(Information shown Opens)
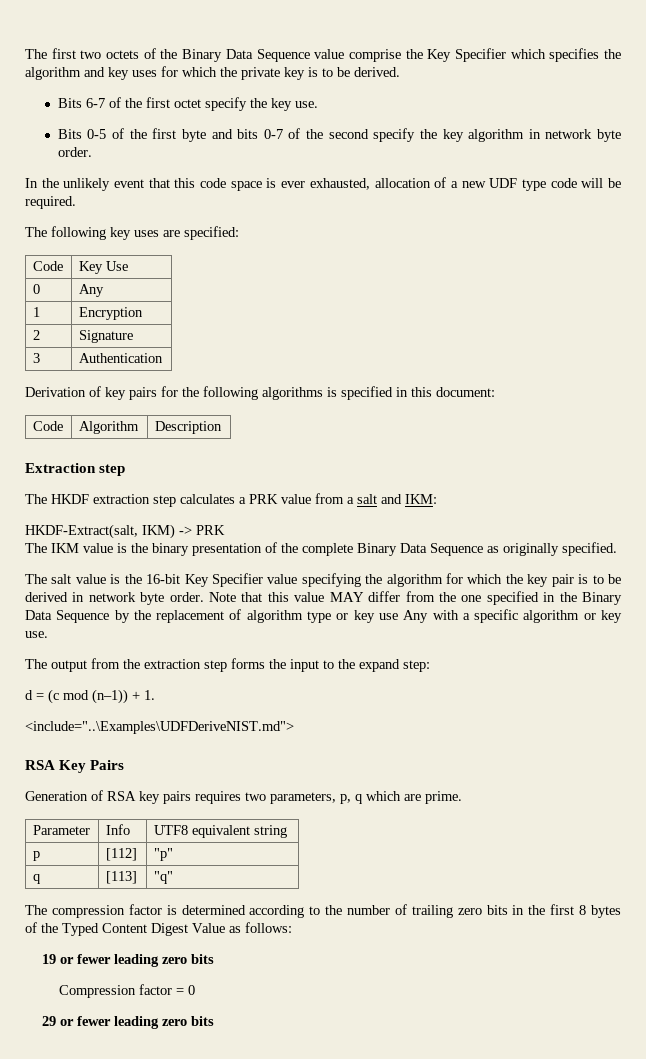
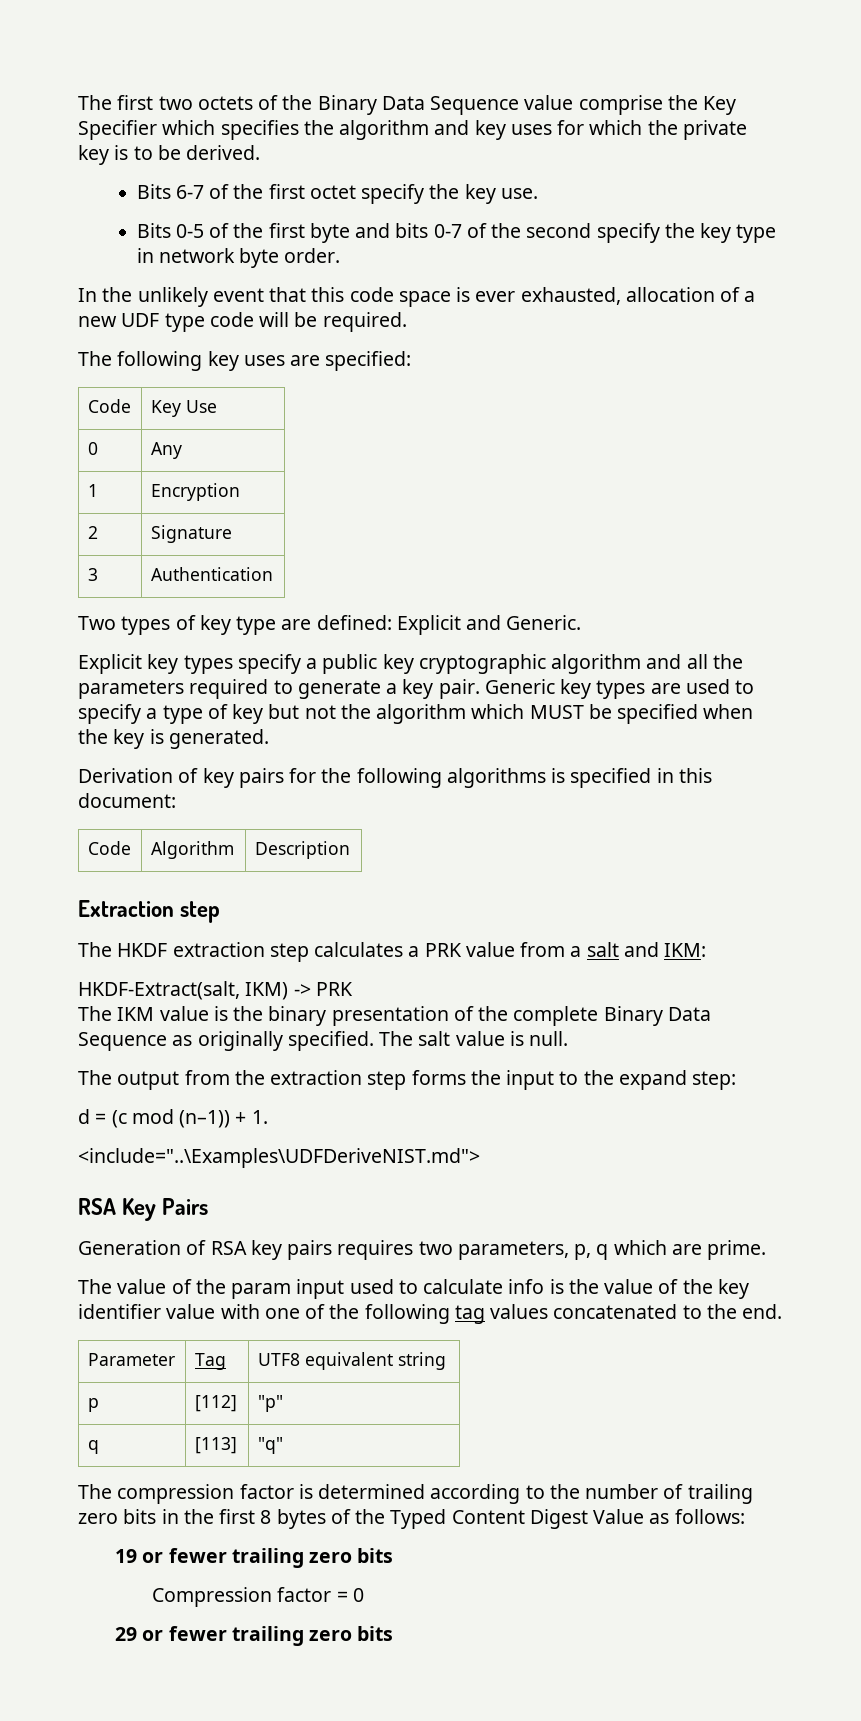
[468,129,525,142] algorithm -> [736,224,777,243] type
(163, 358) none -> [78,615,582,635] [78,654,743,674] [78,679,755,699] [78,704,754,724] [78,729,269,749] // Two types of key type are defined: Explicit and Generic. // Explicit key types specify a public key cryptographic algorithm and all the parameters required to generate a key pair. Generic key types are used to specify a type of key but not the algorithm which MUST be specified when the key is generated.
(617, 549) // -> (374, 1041) none
[124,573,622,587] [25,591,623,605] [25,609,622,623] [25,631,48,638] the 16-bit Key Specifier value specifying the algorithm for which the key pair is to be derived in network byte order. Note that this value MAY differ from the one specified in the Binary Data Sequence by the replacement of algorithm type or key use Any with a specific algorithm or key use. -> [529,1031,569,1046] null.
(462, 797) none -> [78,1279,749,1299] [78,1304,783,1324] // The value of the param input used to calculate info is the value of the key identifier value with one of the following tag values concatenated to the end.
[105,824,130,835] Info -> [194,1353,226,1370] Tag
[113,954,159,967] leading -> [231,1548,304,1568] trailing
[113,1016,159,1029] leading -> [231,1626,304,1646] trailing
(Information shown Closes)
- _Task details_
Could you repeat the listing above exactly, omitting its pictures?

- _Exercise solution_
[468,129,525,142] algorithm -> [736,224,777,243] type
(163, 358) none -> [78,615,582,635] [78,654,743,674] [78,679,755,699] [78,704,754,724] [78,729,269,749] // Two types of key type are defined: Explicit and Generic. // Explicit key types specify a public key cryptographic algorithm and all the parameters required to generate a key pair. Generic key types are used to specify a type of key but not the algorithm which MUST be specified when the key is generated.
(617, 549) // -> (374, 1041) none
[124,573,622,587] [25,591,623,605] [25,609,622,623] [25,631,48,638] the 16-bit Key Specifier value specifying the algorithm for which the key pair is to be derived in network byte order. Note that this value MAY differ from the one specified in the Binary Data Sequence by the replacement of algorithm type or key use Any with a specific algorithm or key use. -> [529,1031,569,1046] null.
(462, 797) none -> [78,1279,749,1299] [78,1304,783,1324] // The value of the param input used to calculate info is the value of the key identifier value with one of the following tag values concatenated to the end.
[105,824,130,835] Info -> [194,1353,226,1370] Tag
[113,954,159,967] leading -> [231,1548,304,1568] trailing
[113,1016,159,1029] leading -> [231,1626,304,1646] trailing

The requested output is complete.